The other day, as I was running a sink of hot, soapy water in order to clean a coffee-filter cone, I mused on an inconsistency: we celebrate creating jobs in the wider economy, but complain bitterly about creating them around the house.
We can see the obsession with creating jobs everywhere in public discourse. It seems to be easier to sell renewable energy subsidies through the idea that it will create jobs than the suggestion that it might slow climate change. The coalition’s plans to cut public spending appear to me to be more unpopular on the grounds of lost jobs than lost services. International trade – and before it, new technology, which from an economist’s viewpoint looks much the same – is also condemned because it destroys jobs.
There is much that is silly about all this, and we should pay more attention to the kitchen-sink insight that it’s not a great idea to create needless work. Even if I was inclined to hire a cleaner to wash pointlessly dirty dishes, the apparent job-creation is illusory. The money I felt forced to spend on a cleaner I might instead have spent on a night out, employing cooks and waiters. And even if I had saved it, it would have swollen the pool of savings and made it cheaper for someone to borrow money and set up a business.
Economic growth is a continual process of job destruction. Start with agriculture, which destroyed the jobs of hunter-gatherers, and keep going until you get to e-mail, mobile phones and the word processor, which have destroyed the jobs of secretaries. Historically, some of the people whose jobs have vanished find something more useful to do than the grinding task of finding enough calories: teaching, practising medicine or learning engineering.

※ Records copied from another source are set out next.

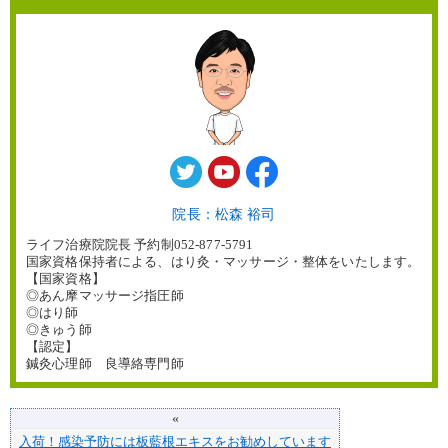
院長：松森 裕司
ライフ治療院院長 予約制052-877-5791
国家資格保持者による、はり灸・マッサージ・整体をいたします。
【国家資格】
◎あん摩マッサージ指圧師
◎はり師
◎きゅう師
【認定】
鍼灸心理師 良導絡専門師
«
入荷！感染予防には板藍根エキスをお勧めしています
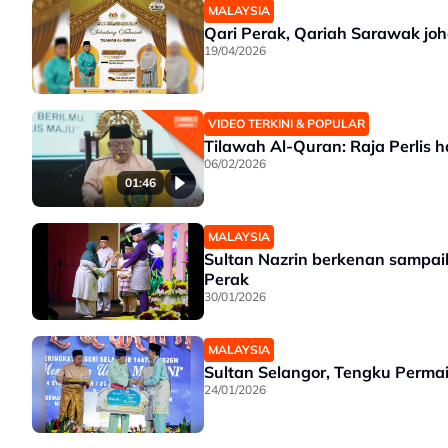
MALAYSIA
Qari Perak, Qariah Sarawak jo
19/04/2026
VIDEO TERKINI & POPULAR
Tilawah Al-Quran: Raja Perlis
06/02/2026
01:46
MALAYSIA
Sultan Nazrin berkenan sampai
Perak
30/01/2026
MALAYSIA
Sultan Selangor, Tengku Permai
24/01/2026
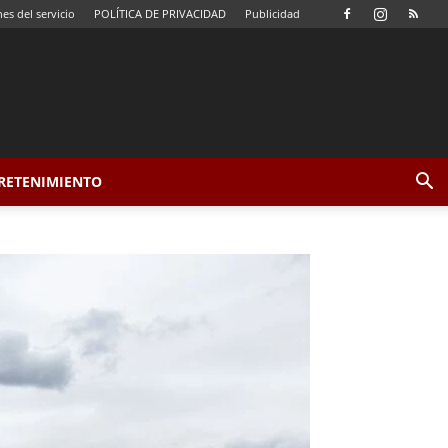
es del servicio
POLÍTICA DE PRIVACIDAD
Publicidad
TRETENIMIENTO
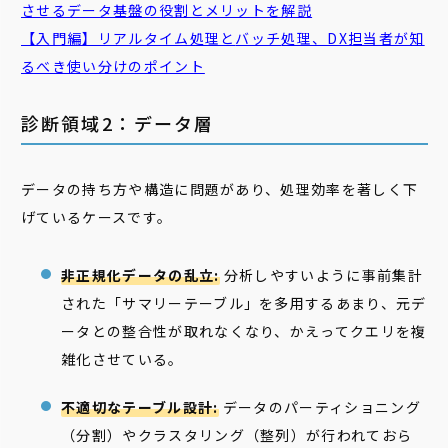
させるデータ基盤の役割とメリットを解説
【入門編】リアルタイム処理と
バッチ
処理、DX担当者が知
るべき使い分けのポイント
診断領域2：データ層
データの持ち方や構造に問題があり、処理効率を著しく下
げているケースです。
非正規化データの乱立:
分析しやすいように事前集計
された「サマリーテーブル」を多用するあまり、元デ
ータとの整合性が取れなくなり、かえってクエリを複
雑化させている。
不適切なテーブル設計:
データのパーティショニング
（分割）やクラスタリング（整列）が行われておら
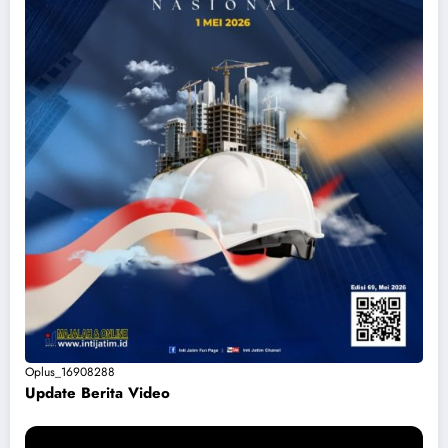
Oplus_16908288
Update Berita Vide
o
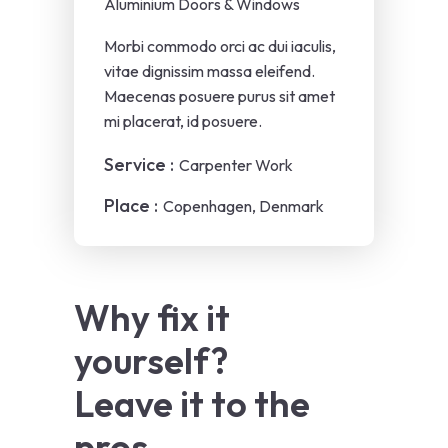
Aluminium Doors & Windows
Morbi commodo orci ac dui iaculis,
vitae dignissim massa eleifend.
Maecenas posuere purus sit amet
mi placerat, id posuere.
Service :
Carpenter Work
Place :
Copenhagen, Denmark
Why fix it 
yourself? 
Leave it to the 
pros.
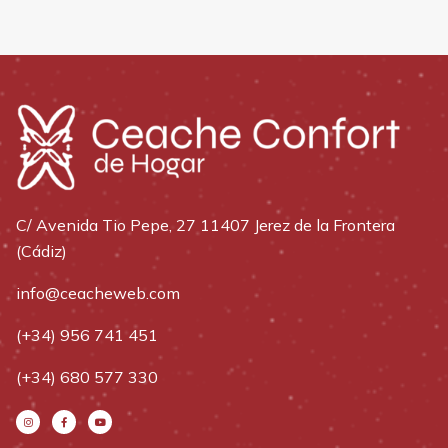
C/ Avenida Tio Pepe, 27 11407 Jerez de la Frontera
(Cádiz)
info@ceacheweb.com
(+34) 956 741 451
(+34) 680 577 330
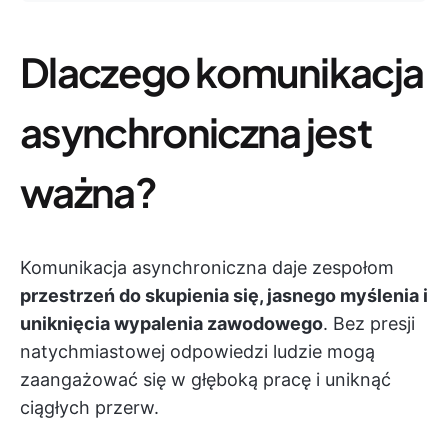
Dlaczego komunikacja
asynchroniczna jest
ważna?
Komunikacja asynchroniczna daje zespołom
przestrzeń do skupienia się, jasnego myślenia i
uniknięcia wypalenia zawodowego
. Bez presji
natychmiastowej odpowiedzi ludzie mogą
zaangażować się w głęboką pracę i uniknąć
ciągłych przerw.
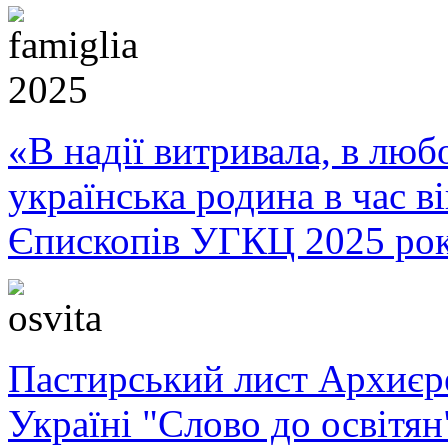
«В надії витривала, в любо
українська родина в час 
Єпископів УГКЦ 2025 ро
Пастирський лист Архиє
Україні "Слово до освітян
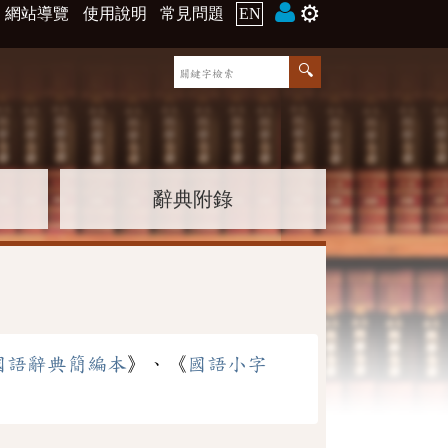
⚙️
網站導覽
使用說明
常見問題
EN
辭典附錄
國語辭典簡編本
》、《
國語小字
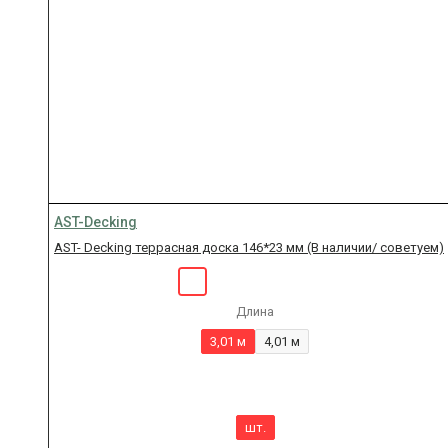
AST-Decking
AST- Decking террасная доска 146*23 мм (В наличии/ советуем)
Длина
3,01 м
4,01 м
шт.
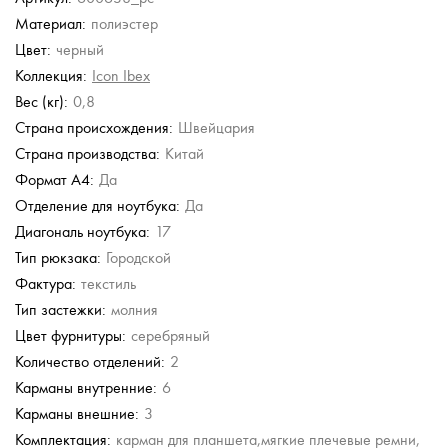
Материал:
полиэстер
Stevens
Stevens
Stevens
Stevens
Wenger
Цвет:
черный
Кожаный рюкзак
Кожаный рюкзак
Кожаный рюкзак
Кожаный рюкзак
Рюкзак на двойной
молнии
Коллекция:
Icon Ibex
24 980 руб.
24 980 руб.
17 486 руб.
17 486 руб.
4 188 руб.
Вес (кг):
0,8
24 980 руб.
24 980 руб.
6 980 руб.
Страна происхождения:
Швейцария
Страна производства:
Китай
Формат А4:
Да
Отделение для ноутбука:
Да
Диагональ ноутбука:
17
Тип рюкзака:
Городской
Фактура:
текстиль
Тип застежки:
молния
Цвет фурнитуры:
серебряный
Количество отделений:
2
Карманы внутренние:
6
Карманы внешние:
3
Комплектация:
карман для планшета,мягкие плечевые ремни,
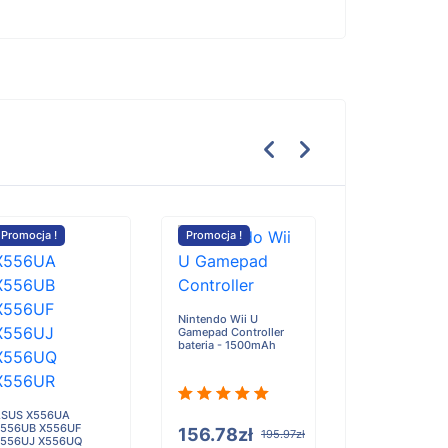
Promocja !
Promocja !
Promocja !
Nintendo Wii U
Gamepad Controller
Apple MacBook 
bateria - 1500mAh
M2 2022 661-2
bateria - 4561
SUS X556UA
556UB X556UF
156.78zł
195.97zł
556UJ X556UQ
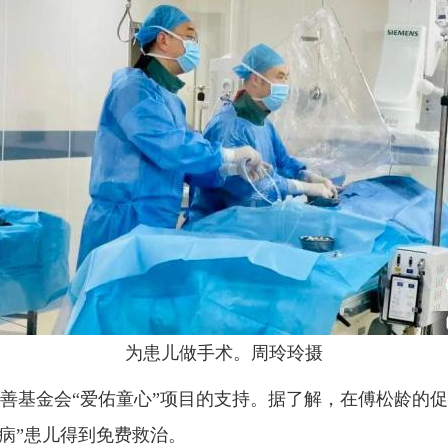
为患儿做手术。周玲玲摄
金会“爱佑童心”项目的支持。据了解，在傅松龄的促成下
病”患儿得到免费救治。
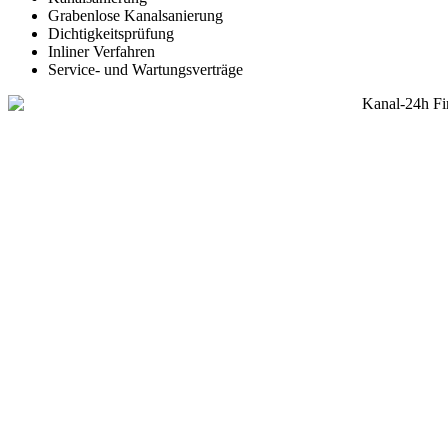
Grabenlose Kanalsanierung
Dichtigkeitsprüfung
Inliner Verfahren
Service- und Wartungsverträge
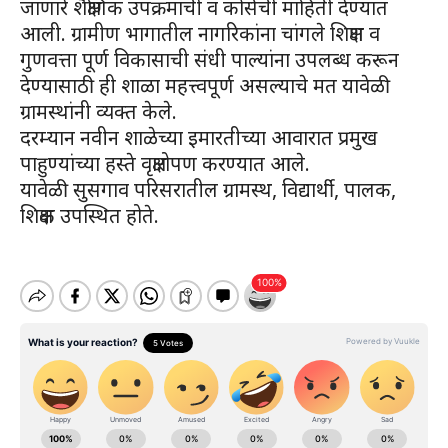
जाणारे शैक्षणिक उपक्रमांची व कोर्सची माहिती देण्यात
आली. ग्रामीण भागातील नागरिकांना चांगले शिक्षण व
गुणवत्ता पूर्ण विकासाची संधी पाल्यांना उपलब्ध करून
देण्यासाठी ही शाळा महत्त्वपूर्ण असल्याचे मत यावेळी
ग्रामस्थांनी व्यक्त केले.
दरम्यान नवीन शाळेच्या इमारतीच्या आवारात प्रमुख
पाहुण्यांच्या हस्ते वृक्षारोपण करण्यात आले.
यावेळी सुसगाव परिसरातील ग्रामस्थ, विद्यार्थी, पालक,
शिक्षक उपस्थित होते.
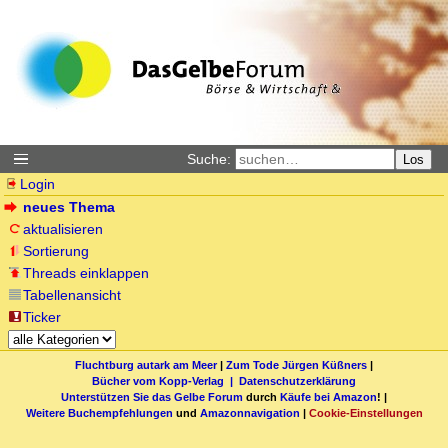
Suche:
Los
Login
neues Thema
aktualisieren
Sortierung
Threads einklappen
Tabellenansicht
Ticker
Fluchtburg autark am Meer
|
Zum Tode Jürgen Küßners
|
Bücher vom Kopp-Verlag |
Datenschutzerklärung
Unterstützen Sie das Gelbe Forum
durch
Käufe bei Amazon
! |
Weitere Buchempfehlungen
und
Amazonnavigation
|
Cookie-Einstellungen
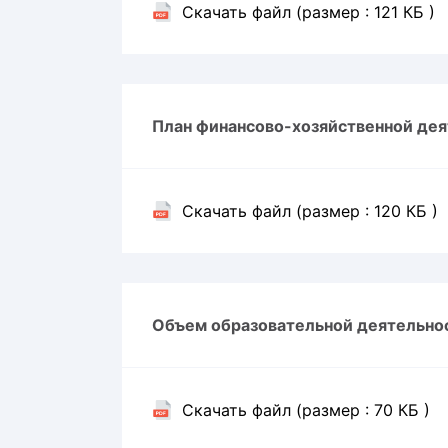
Скачать файл (размер : 121 КБ )
План финансово-хозяйственной дея
Скачать файл (размер : 120 КБ )
Объем образовательной деятельно
Скачать файл (размер : 70 КБ )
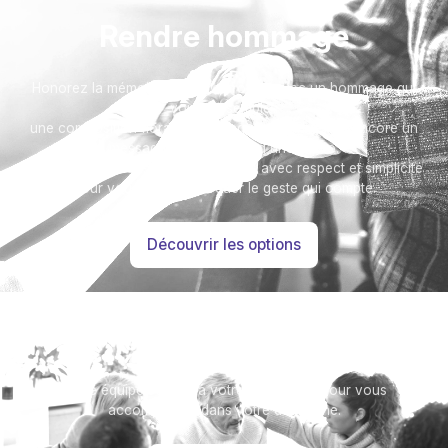
Rendre hommage
Honorez la mémoire de votre proche avec un hommage qui
vous ressemble :
une composition florale, une plaque, un arbre, ou encore un
message accompagné d'une photo.
Toutes nos options sont présentées avec respect et simplicité
pour vous aider à marquer le geste qui compte.
Découvrir les options
Besoin d’aide ?
Notre équipe se tient à votre disposition pour vous
accompagner dans votre démarche.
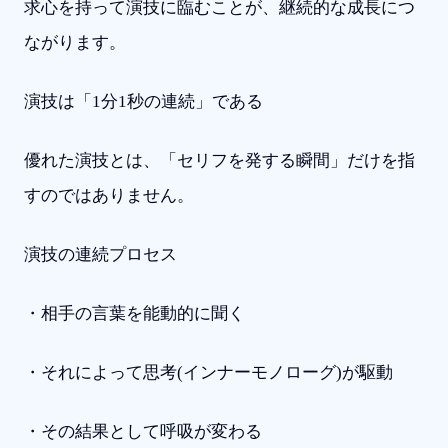
求心を持って演技に臨むことが、継続的な成長につ
ながります。
演技は「1分1秒の連続」である
優れた演技とは、「セリフを発する瞬間」だけを指
すのではありません。
演技の連続プロセス
・相手の言葉を能動的に聞く
・それによって思考(インナーモノローグ)が駆動
・その結果として呼吸が変わる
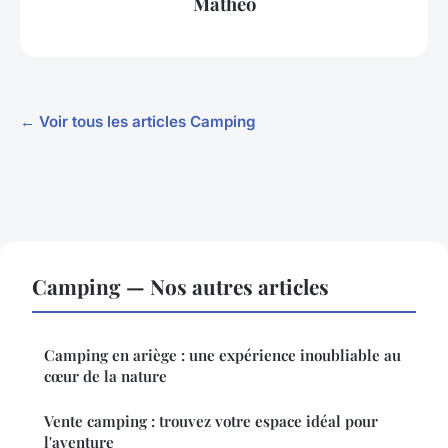
Mathéo
← Voir tous les articles Camping
Camping — Nos autres articles
Camping en ariège : une expérience inoubliable au
cœur de la nature
Vente camping : trouvez votre espace idéal pour
l'aventure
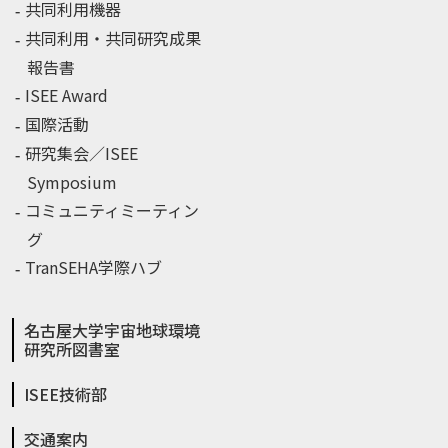
共同利用機器
共同利用・共同研究成果
報告書
ISEE Award
国際活動
研究集会／ISEE
Symposium
コミュニティミーティン
グ
TranSEHA学際ハブ
名古屋大学宇宙地球環境
研究所図書室
ISEE技術部
交通案内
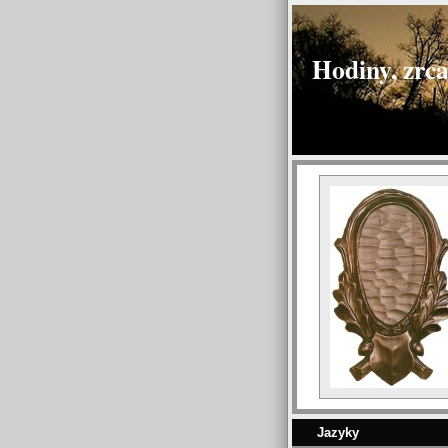
Hodiny, zrca
Jazyky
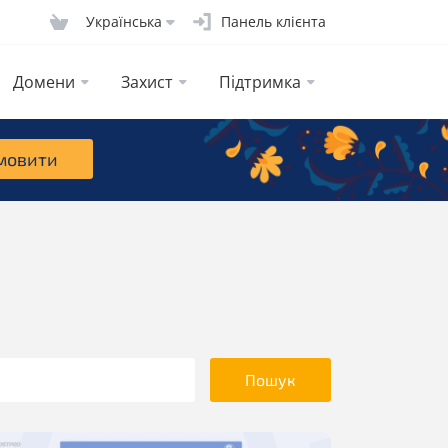
Українська
Панель клієнта
Домени
Захист
Підтримка
мовити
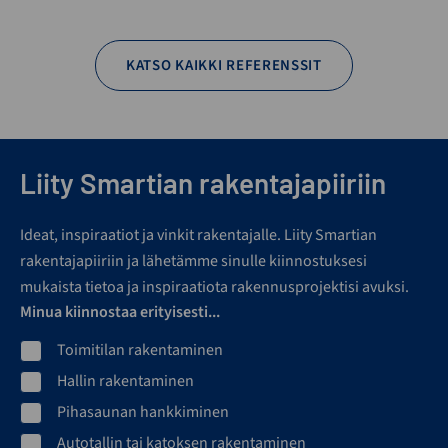
KATSO KAIKKI REFERENSSIT
Liity Smartian rakentajapiiriin
Ideat, inspiraatiot ja vinkit rakentajalle. Liity Smartian
rakentajapiiriin ja lähetämme sinulle kiinnostuksesi
mukaista tietoa ja inspiraatiota rakennusprojektisi avuksi.
Minua kiinnostaa erityisesti...
Toimitilan rakentaminen
Hallin rakentaminen
Pihasaunan hankkiminen
Autotallin tai katoksen rakentaminen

In principle, increasing labour productivity (aka “destroying jobs”) could lead to us doing less work for the same material gains. This could be pleasant – welcome to the five-hour working week – or horrible, with an employed elite and an unemployed and marginalised majority. In fact, to the bafflement of yesteryear’s futurologists, we do not lead lives of leisure while robots handle every chore. Instead, we have chosen to enjoy the benefits of greater labour productivity as greater wealth. (We do enjoy more free time too: longer holidays, shorter hours and working lives which start later and finish earlier despite a longer overall lifespan. But we take far less leisure time than we might.)
All that said, there are circumstances in which make-work schemes might make sense. One is the situation in which we find ourselves: a weak economic climate in which public sector job cuts could depress the private sector too. The coalition has a decent argument for making cuts: tax rises would also depress the private sector, while continued borrowing is unsustainable. But the idea that the cuts themselves will help create private-sector jobs is nonsense.
And what of areas whose economies have persistently struggled to recover from the death of an industry? A simplistic economic model suggests that wages will fall, private sector companies will rush in, and growth will resume. Reality suggests a grimmer diagnosis, but not one for which either the left or the right has produced a cure. What is needed are jobs that matter. We don’t yet have a reliable recipe for creating them.